Pada 2021, Indonesia menyampaikan target untuk mencapai net zero emission pada 2060. Indonesia bukan satu-satunya negara yang punya program untuk menurunkan emisi gas rumah kaca. Faktanya, ada 197 negara yang menandatangani Perjanjian Iklim Paris di 2015. Tujuan perjanjian itu adalah untuk membatasi kenaikan suhu Bumi, agar hanya menjadi 1,5 derajat Celcius pada 2100. Dan target itu bisa dicapai dengan membatasi emisi gas rumah kaca.
Pada dasarnya, net zero emission berarti sebuah entitas tidak lagi menghasilkan gas rumah kaca, termasuk karbon dioksida dan metana. Karbon dioksida merupakan hasil dari proses pernapasan manusia dan pembakaran dari bahan bakar fosil. Sementara metana merupakan gas yang muncul dari berbagai kegiatan manusia, mulai dari toilet di rumah tangga, pembuangan sampah, sampai pertanian dan peternakan.
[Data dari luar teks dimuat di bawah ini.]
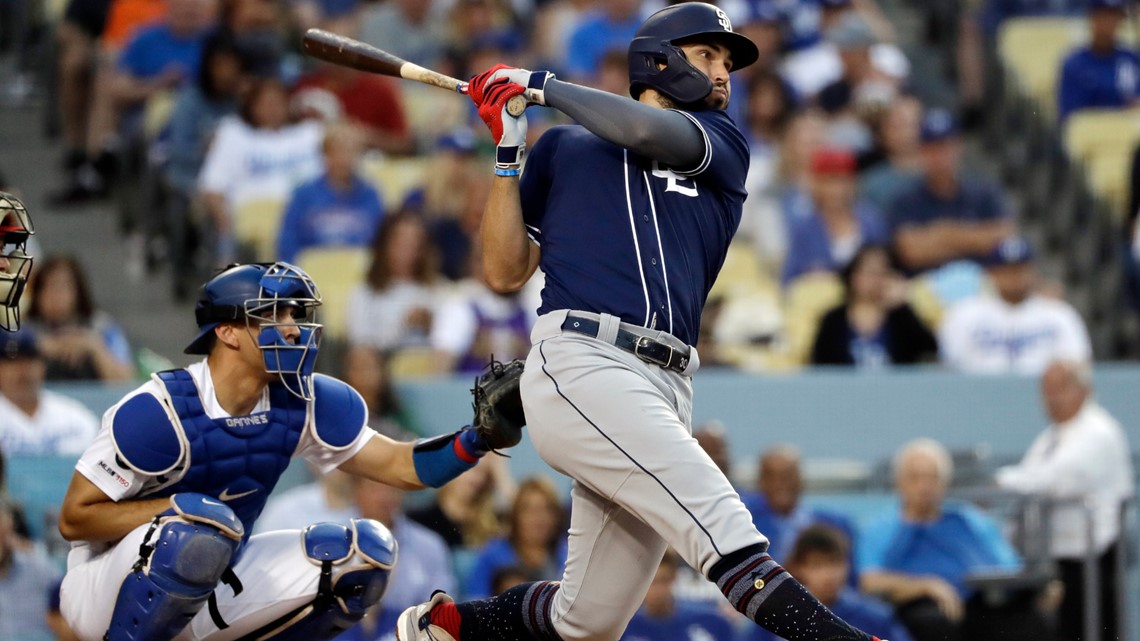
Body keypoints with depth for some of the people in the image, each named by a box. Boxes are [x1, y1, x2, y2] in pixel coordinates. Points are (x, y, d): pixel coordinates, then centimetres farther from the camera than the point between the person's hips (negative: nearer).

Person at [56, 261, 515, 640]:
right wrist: (181, 509, -26)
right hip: (108, 586, -7)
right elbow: (74, 520, -19)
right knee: (205, 525, -37)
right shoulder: (160, 413, -23)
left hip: (210, 586, 7)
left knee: (365, 553, -6)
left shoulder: (304, 404, -5)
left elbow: (399, 466, 1)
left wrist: (475, 440, -17)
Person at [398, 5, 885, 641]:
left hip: (668, 390, 4)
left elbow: (652, 133, -2)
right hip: (580, 367, -4)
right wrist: (507, 155, 8)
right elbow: (505, 273, 15)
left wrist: (544, 86, 7)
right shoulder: (562, 150, 19)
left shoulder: (723, 144, 21)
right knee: (723, 525, -26)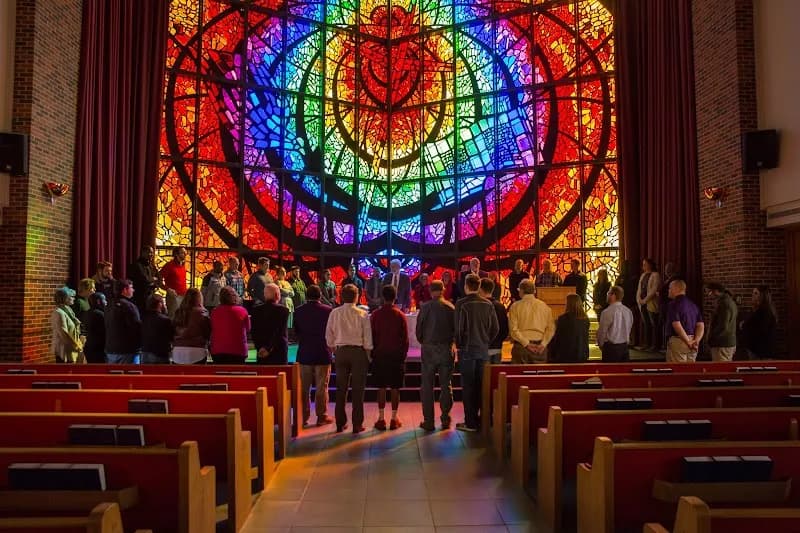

Karbon dioksida dan metana punya dampak buruk pada lingkungan karena keduanya menyebabkan efek rumah kaca. Tanpa gas rumah kaca di atmosfer, sinar matahari yang sampai ke permukaan Bumi akan diserap secukupnya dan dipantulkan kembali, seperti yang dijelaskan oleh Waste4Change.
Namun, keberadaan karbon dioksida dan metana di atmosfer justru membuat sinar matahari terperangkap, yang dapat membuat suhu Bumi naik. Dan pemanasan global dapat memberikan berbagai dampak buruk, baik pada kesehatan dan juga keadaan ekonomi.
Perserikatan Bangsa-Bangsa (PBB) mengatakan bahwa menciptakan dunia net zero akan menjadi tantangan terbesar yang manusia harus lewati. Untuk mencapai target tersebut, kita harus mengubah cara kita dalam memproduksi dan mengonsumsi sesuatu. Selain itu, kita juga harus merombak industri transportasi. Namun, tidak semua emisi bisa dihindari. Dan di sinilah fungsi “offsetting“.
Offsetting berfungsi untuk menyingkirkan gas rumah kaca dari atmosfer. BBC menyebutkan, metode alami untuk melakukan offsetting adalah dengan menanam pohon dan memulihkan lahan gambut.
Metode lain untuk menurunkan kadar gas rumah kaca di atmosfer adalah dengan menangkap karbon dioksida di udara dan menyimpannya di bawah tanah. Sayangnya, teknologi untuk melakukan hal ini masih baru dan membutuhkan biaya besar.